**EXERCISE DESCRIPTION**
Write every line of the material out exactly as shown.
══ SOURCE DATA ══
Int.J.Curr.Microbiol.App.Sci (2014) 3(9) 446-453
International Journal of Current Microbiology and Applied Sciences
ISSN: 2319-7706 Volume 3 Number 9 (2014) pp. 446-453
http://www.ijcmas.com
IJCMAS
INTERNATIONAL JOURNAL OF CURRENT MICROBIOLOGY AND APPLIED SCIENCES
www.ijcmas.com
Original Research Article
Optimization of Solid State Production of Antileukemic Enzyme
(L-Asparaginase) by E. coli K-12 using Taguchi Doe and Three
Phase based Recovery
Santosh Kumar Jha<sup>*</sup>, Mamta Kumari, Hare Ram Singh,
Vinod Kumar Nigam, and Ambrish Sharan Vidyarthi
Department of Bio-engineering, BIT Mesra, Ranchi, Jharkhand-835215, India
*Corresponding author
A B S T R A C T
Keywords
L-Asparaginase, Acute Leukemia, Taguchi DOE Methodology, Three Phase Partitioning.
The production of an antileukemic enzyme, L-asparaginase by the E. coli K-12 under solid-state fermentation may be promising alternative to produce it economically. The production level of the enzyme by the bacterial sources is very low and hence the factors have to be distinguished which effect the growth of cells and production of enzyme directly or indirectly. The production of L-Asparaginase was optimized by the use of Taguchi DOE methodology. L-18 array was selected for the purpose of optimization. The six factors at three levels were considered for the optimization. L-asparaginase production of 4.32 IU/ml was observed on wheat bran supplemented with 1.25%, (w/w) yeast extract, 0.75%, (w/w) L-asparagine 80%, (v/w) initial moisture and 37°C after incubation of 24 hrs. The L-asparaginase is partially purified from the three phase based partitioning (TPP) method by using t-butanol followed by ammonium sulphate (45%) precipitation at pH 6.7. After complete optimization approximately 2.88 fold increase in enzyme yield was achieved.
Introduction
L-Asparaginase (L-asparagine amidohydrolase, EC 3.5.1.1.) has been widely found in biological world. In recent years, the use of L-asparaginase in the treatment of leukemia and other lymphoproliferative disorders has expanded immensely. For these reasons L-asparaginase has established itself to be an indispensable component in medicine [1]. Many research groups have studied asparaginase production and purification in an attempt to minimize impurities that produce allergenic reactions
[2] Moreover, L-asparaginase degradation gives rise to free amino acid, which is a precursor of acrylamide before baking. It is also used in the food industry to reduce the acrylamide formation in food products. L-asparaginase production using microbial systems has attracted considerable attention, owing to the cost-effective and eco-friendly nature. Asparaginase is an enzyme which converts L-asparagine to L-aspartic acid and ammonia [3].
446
═══
**OUTPUT**
Int.J.Curr.Microbiol.App.Sci (2014) 3(9) 446-453
International Journal of Current Microbiology and Applied Sciences
ISSN: 2319-7706 Volume 3 Number 9 (2014) pp. 446-453
http://www.ijcmas.com
IJCMAS
INTERNATIONAL JOURNAL OF CURRENT MICROBIOLOGY AND APPLIED SCIENCES
www.ijcmas.com
Original Research Article
Optimization of Solid State Production of Antileukemic Enzyme
(L-Asparaginase) by E. coli K-12 using Taguchi Doe and Three
Phase based Recovery
Santosh Kumar Jha<sup>*</sup>, Mamta Kumari, Hare Ram Singh,
Vinod Kumar Nigam, and Ambrish Sharan Vidyarthi
Department of Bio-engineering, BIT Mesra, Ranchi, Jharkhand-835215, India
*Corresponding author
A B S T R A C T
Keywords
L-Asparaginase, Acute Leukemia, Taguchi DOE Methodology, Three Phase Partitioning.
The production of an antileukemic enzyme, L-asparaginase by the E. coli K-12 under solid-state fermentation may be promising alternative to produce it economically. The production level of the enzyme by the bacterial sources is very low and hence the factors have to be distinguished which effect the growth of cells and production of enzyme directly or indirectly. The production of L-Asparaginase was optimized by the use of Taguchi DOE methodology. L-18 array was selected for the purpose of optimization. The six factors at three levels were considered for the optimization. L-asparaginase production of 4.32 IU/ml was observed on wheat bran supplemented with 1.25%, (w/w) yeast extract, 0.75%, (w/w) L-asparagine 80%, (v/w) initial moisture and 37°C after incubation of 24 hrs. The L-asparaginase is partially purified from the three phase based partitioning (TPP) method by using t-butanol followed by ammonium sulphate (45%) precipitation at pH 6.7. After complete optimization approximately 2.88 fold increase in enzyme yield was achieved.
Introduction
L-Asparaginase (L-asparagine amidohydrolase, EC 3.5.1.1.) has been widely found in biological world. In recent years, the use of L-asparaginase in the treatment of leukemia and other lymphoproliferative disorders has expanded immensely. For these reasons L-asparaginase has established itself to be an indispensable component in medicine [1]. Many research groups have studied asparaginase production and purification in an attempt to minimize impurities that produce allergenic reactions
[2] Moreover, L-asparaginase degradation gives rise to free amino acid, which is a precursor of acrylamide before baking. It is also used in the food industry to reduce the acrylamide formation in food products. L-asparaginase production using microbial systems has attracted considerable attention, owing to the cost-effective and eco-friendly nature. Asparaginase is an enzyme which converts L-asparagine to L-aspartic acid and ammonia [3].
446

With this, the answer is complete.